### WHAT IS BEING ASKED
Please keep to the lines below from the one with "left knee: (858, 485, -34)" through the one with "left elbow: (1107, 366, 8)", and restate them word for word, ends included.

### DATA RECORDS
▬▬▬

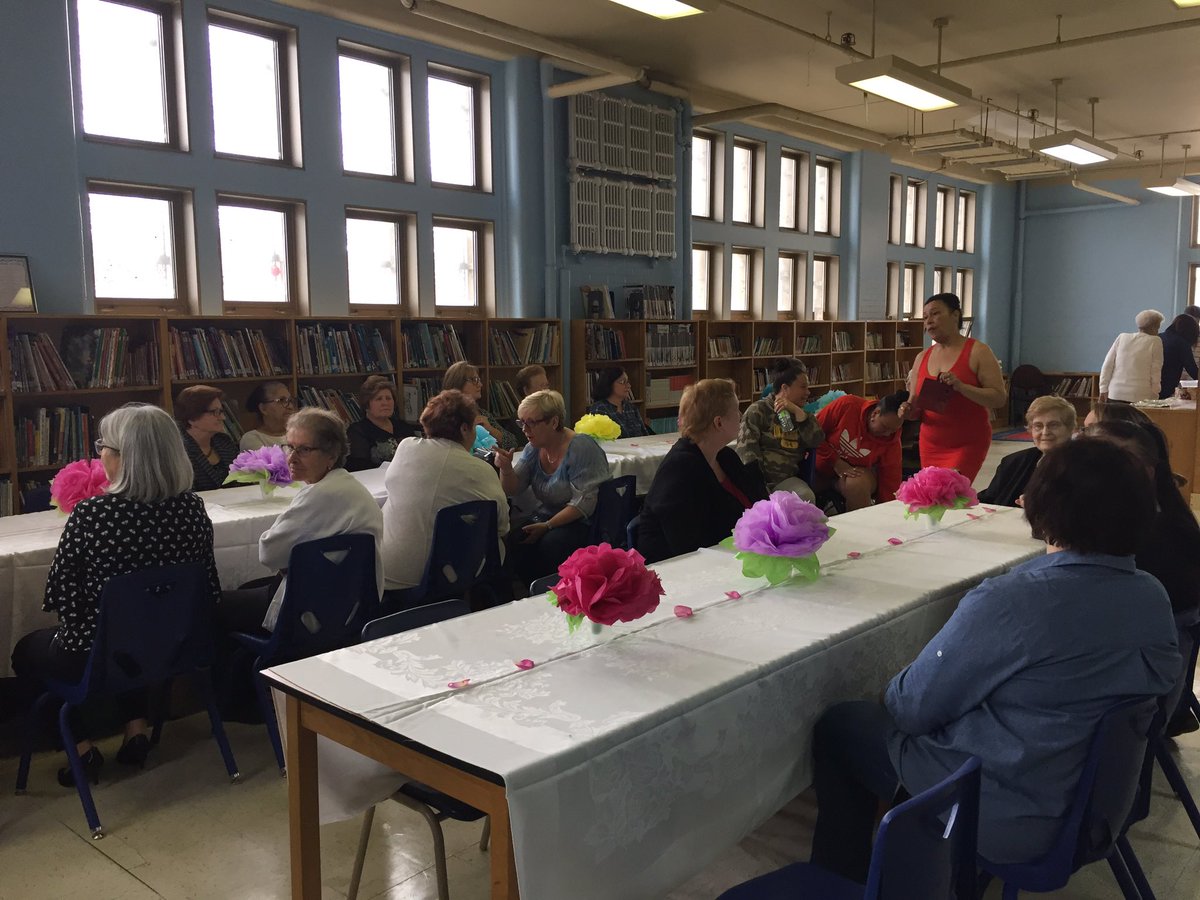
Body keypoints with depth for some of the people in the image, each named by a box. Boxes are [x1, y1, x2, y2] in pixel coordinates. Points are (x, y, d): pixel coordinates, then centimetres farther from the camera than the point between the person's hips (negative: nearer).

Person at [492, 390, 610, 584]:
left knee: (550, 544, -34)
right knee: (511, 543, -22)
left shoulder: (581, 447, -15)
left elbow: (583, 503, -19)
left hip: (581, 523, -6)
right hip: (544, 517, 6)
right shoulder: (533, 448, 7)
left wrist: (547, 526, -22)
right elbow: (512, 490, 5)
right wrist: (506, 469, -16)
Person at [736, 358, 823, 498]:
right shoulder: (758, 410, 1)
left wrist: (798, 412, -9)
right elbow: (746, 448, -8)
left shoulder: (800, 415, 18)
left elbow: (816, 441, 1)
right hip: (758, 478, -5)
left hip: (788, 480, 5)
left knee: (806, 497, -26)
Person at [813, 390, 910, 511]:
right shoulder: (846, 405, -22)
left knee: (858, 485, -34)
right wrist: (836, 461, -21)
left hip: (856, 473, 1)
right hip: (822, 467, -1)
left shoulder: (892, 441, -15)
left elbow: (890, 487, -11)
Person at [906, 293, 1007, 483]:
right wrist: (908, 409, -12)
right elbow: (915, 409, 11)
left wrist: (961, 386, -24)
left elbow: (999, 398, -12)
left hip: (968, 444, -5)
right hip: (930, 444, 5)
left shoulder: (977, 351, -6)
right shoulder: (922, 358, 8)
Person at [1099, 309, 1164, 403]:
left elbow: (1107, 366, 8)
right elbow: (1155, 373, -3)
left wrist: (1104, 389, 12)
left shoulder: (1122, 337, 9)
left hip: (1115, 395, 4)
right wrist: (1154, 395, 4)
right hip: (1140, 396, -4)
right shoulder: (1155, 341, -1)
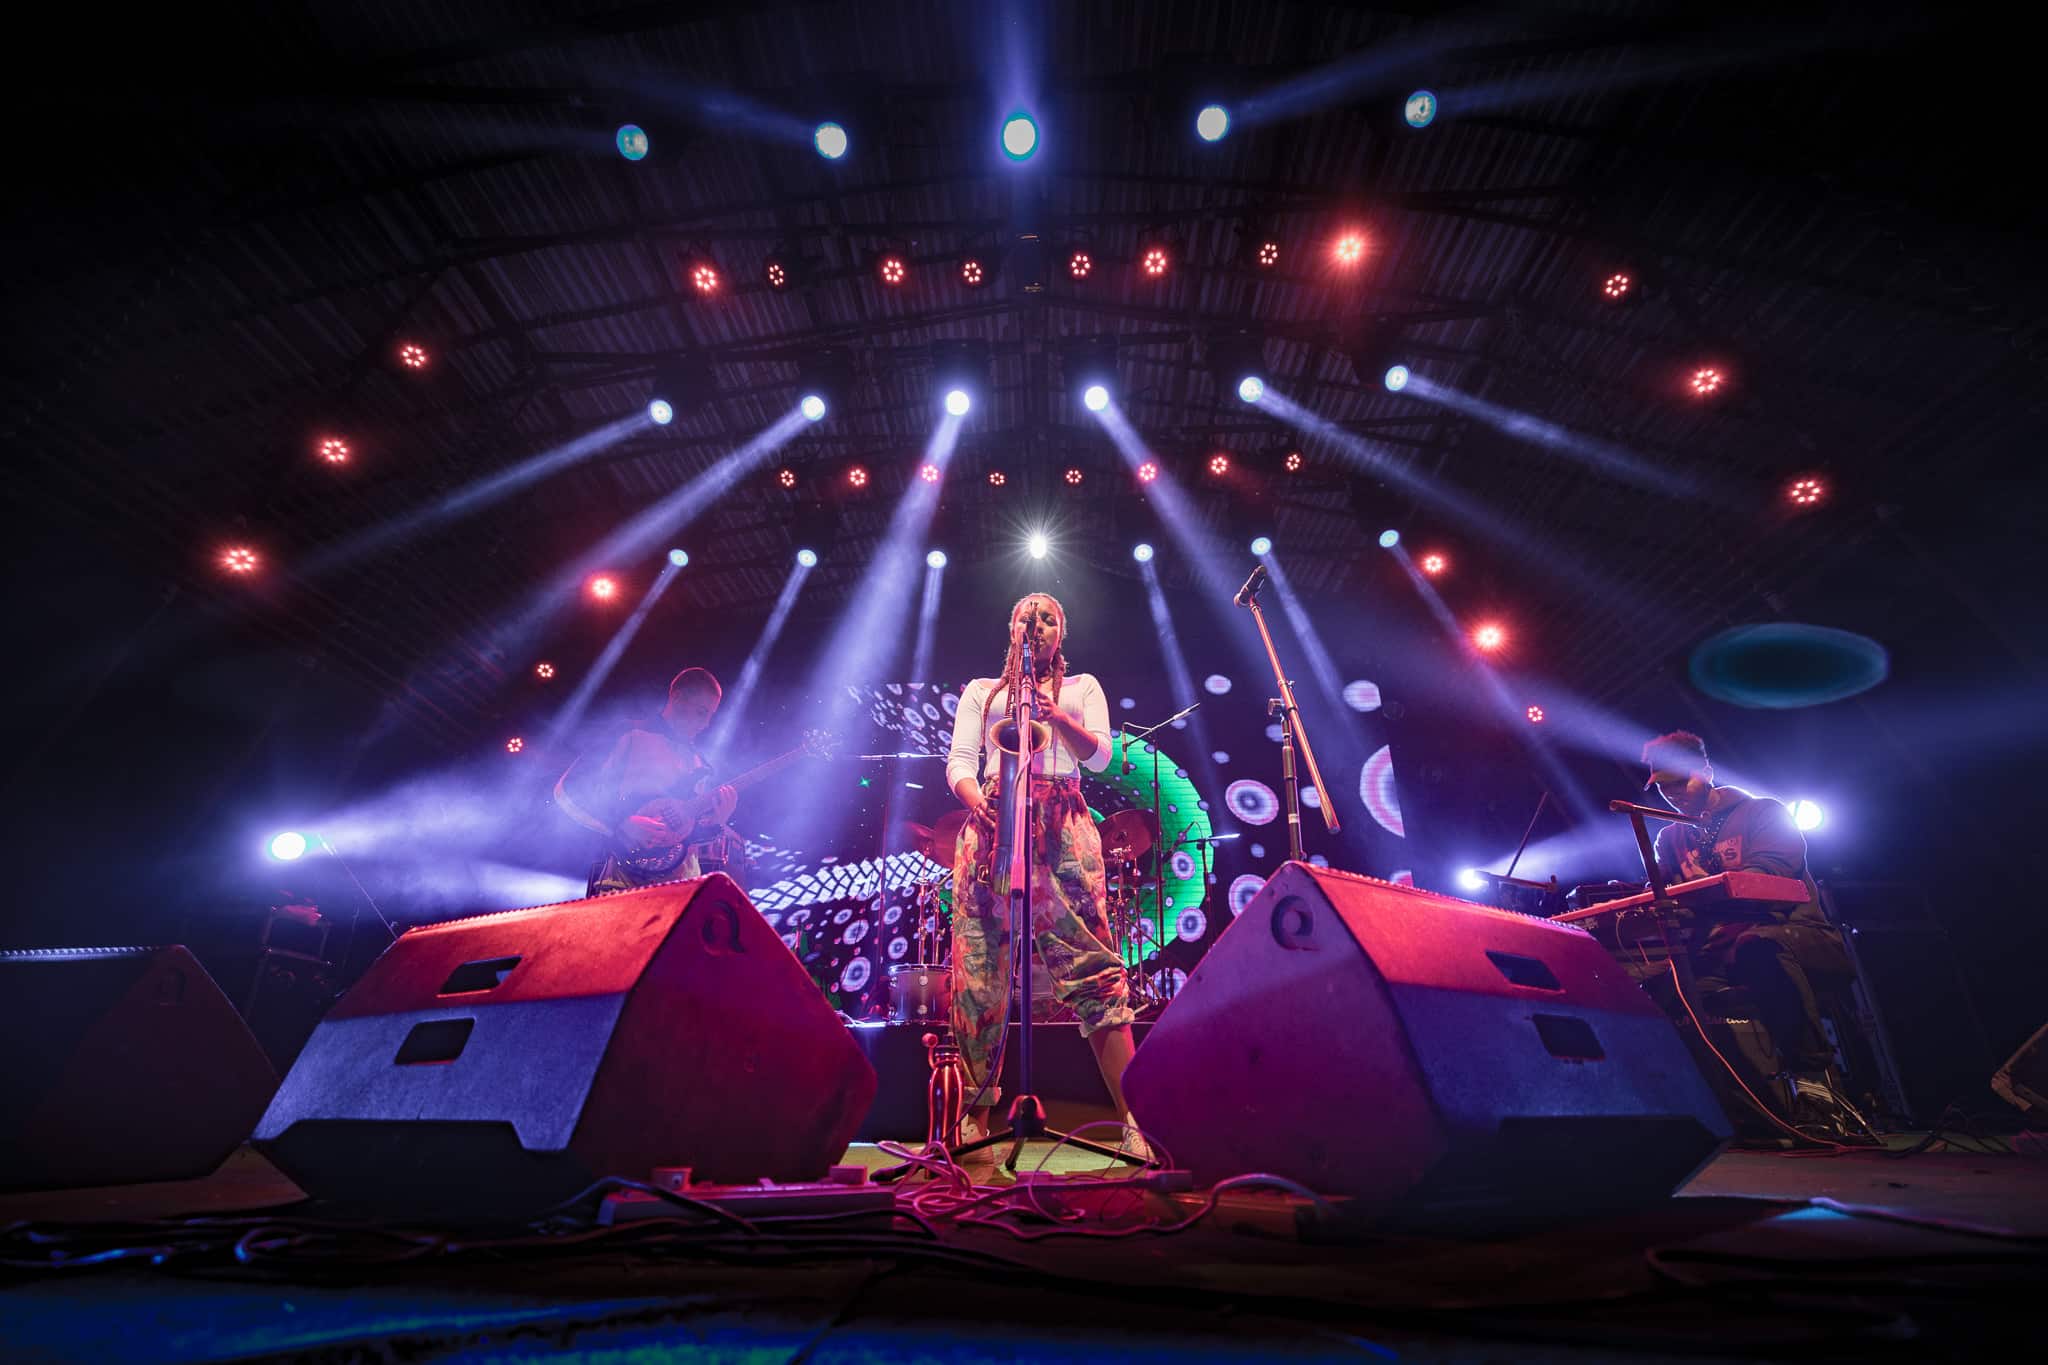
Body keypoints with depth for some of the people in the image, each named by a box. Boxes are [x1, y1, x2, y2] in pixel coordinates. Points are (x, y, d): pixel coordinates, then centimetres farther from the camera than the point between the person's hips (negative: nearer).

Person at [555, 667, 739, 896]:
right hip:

▬▬▬

### OUTPUT BELOW
left knee: (858, 485, -34)
right wrist: (836, 461, -21)
left hip: (856, 473, 1)
right hip: (822, 467, -1)
left shoulder: (892, 441, -15)
left elbow: (890, 487, -11)
Person at [906, 293, 1007, 483]:
right wrist: (908, 409, -12)
right elbow: (915, 409, 11)
left wrist: (961, 386, -24)
left elbow: (999, 398, -12)
left hip: (968, 444, -5)
right hip: (930, 444, 5)
left shoulder: (977, 351, -6)
right shoulder: (922, 358, 8)
Person at [1099, 309, 1164, 403]:
left elbow: (1107, 366, 8)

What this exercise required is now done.